The trial heard Mohammed, originally from Eritrea, who lived in Sudan for some time before coming to the UK, investigated making poison while working at a supermarket ready meals factory.
The court was also told that he was using a sophisticated false documents to access services and work in the UK illegally.
Derby terror plot: The illegal worker and his lover
Judge Michael Topolski QC remanded the pair in custody and warned them they faced jail when they are sentenced on 22 February.
The judge told Mohammed: “You have been convicted of planning a potentially devastating terrorist attack by creating an explosive device and deploying it somewhere in the UK targeting those you regarded as enemies of the Islamic State.
“Rowaida El-Hassan, you share the extremist mindset with Munir Mohammed and you were ideologically motivated to provide him with support, motivation and assistance.
“You knew he was engaging and planning an attack. You knew he was planning an explosion to kill and maim innocent people in the cause of Islamic State.”
Mohammed, of Leopold Street, Derby, was unanimously convicted of preparing terrorist acts between November 2015 and December 2016.
His co-accused El-Hassan, of Willesden Lane, north-west London, was convicted of the same charge by a majority of 10 to one jurors.
Jeremy Ball, Social Affairs Correspondent, BBC East Midlands
Munir Mohammed was trying to make a pressure-cooker bomb, like the device used at the Boston Marathon, detectives told me. They were also concerned that he posed a threat to the factory where he was making supermarket ready meals.

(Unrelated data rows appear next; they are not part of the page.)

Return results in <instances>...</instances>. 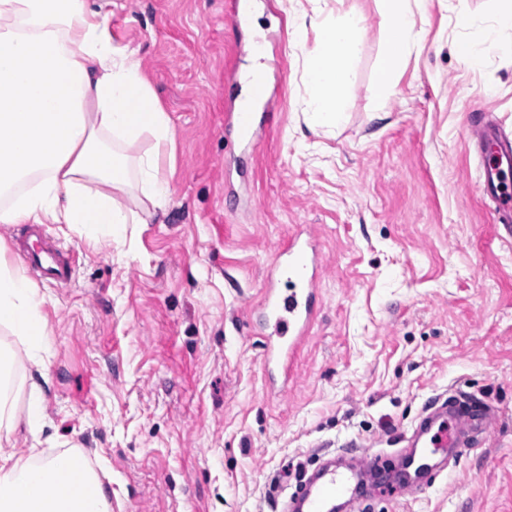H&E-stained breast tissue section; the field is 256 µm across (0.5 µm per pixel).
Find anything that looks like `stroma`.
Returning <instances> with one entry per match:
<instances>
[{"mask_svg":"<svg viewBox=\"0 0 512 512\" xmlns=\"http://www.w3.org/2000/svg\"><path fill=\"white\" fill-rule=\"evenodd\" d=\"M272 130L251 148L224 130L250 63L231 0H90L110 5L114 41L133 50L168 112L160 154L170 188L159 224L81 237L71 280L34 283L51 337L40 435L82 449L106 473L112 512H281L296 471L384 451L438 398L485 404L496 419L431 487L370 483L367 512H512V234L477 191L467 140L488 113L512 135V53L472 64L457 42L498 29L497 0H426L424 39L377 108L388 24L374 0L335 130L303 115L293 23L310 0H257ZM306 227L322 257L318 316L291 381L269 379L255 307L277 246Z\"/></svg>","mask_w":512,"mask_h":512,"instance_id":"1","label":"stroma"}]
</instances>
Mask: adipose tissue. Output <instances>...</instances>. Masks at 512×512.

In his bedroom, the police found bomb-making instructions and two of the three chemicals needed for a high-explosive called TATP.
Derby’s police commander, Ch Supt Jim Allen, said Derby was “clearly on the sharp end of a very serious plot that presented a very real risk to very many people”.
“We don’t know where his target was, but we have to be alarmed that he was so close to the centre of our city,” he said.
“We arrested him within a few hundred metres of a large crowded shopping centre and we know that terrorists are attracted to that kind of location to do the most damage to create the most impact, and I can’t rule that out.”
Mohammed worked in Burton in Staffordshire in a job making sauces for ready meals sold in Tesco and Morrisons.
Counter-terrorism officers discovered that he had been researching and trying to source the poison ricin, and he had pledged allegiance to an IS commander, called Abubakr Kurdi, who called for poison attacks on food.
Det Ch Insp Paul Greenwood, who led the investigation, said officers did not believe Mohammed had selected a definite target by the time he was arrested but was awaiting orders from Islamic State.
The officer said Mohammed was “an extremely dangerous terrorist”.
Mr Greenwood added: “Had he not been arrested when he was – which was on 12 December 2016, at a time when he’d already started to acquire chemicals, already started to look at pressure cookers, on the delivery mechanism for an attack and was already in conversation with Islamic States operatives – I think he was very close to mounting some sort of attack.
“And that could well have occurred before Christmas 2016 and I think that attack would have involved the loss of life and multiple injuries had Mohammed had his way.”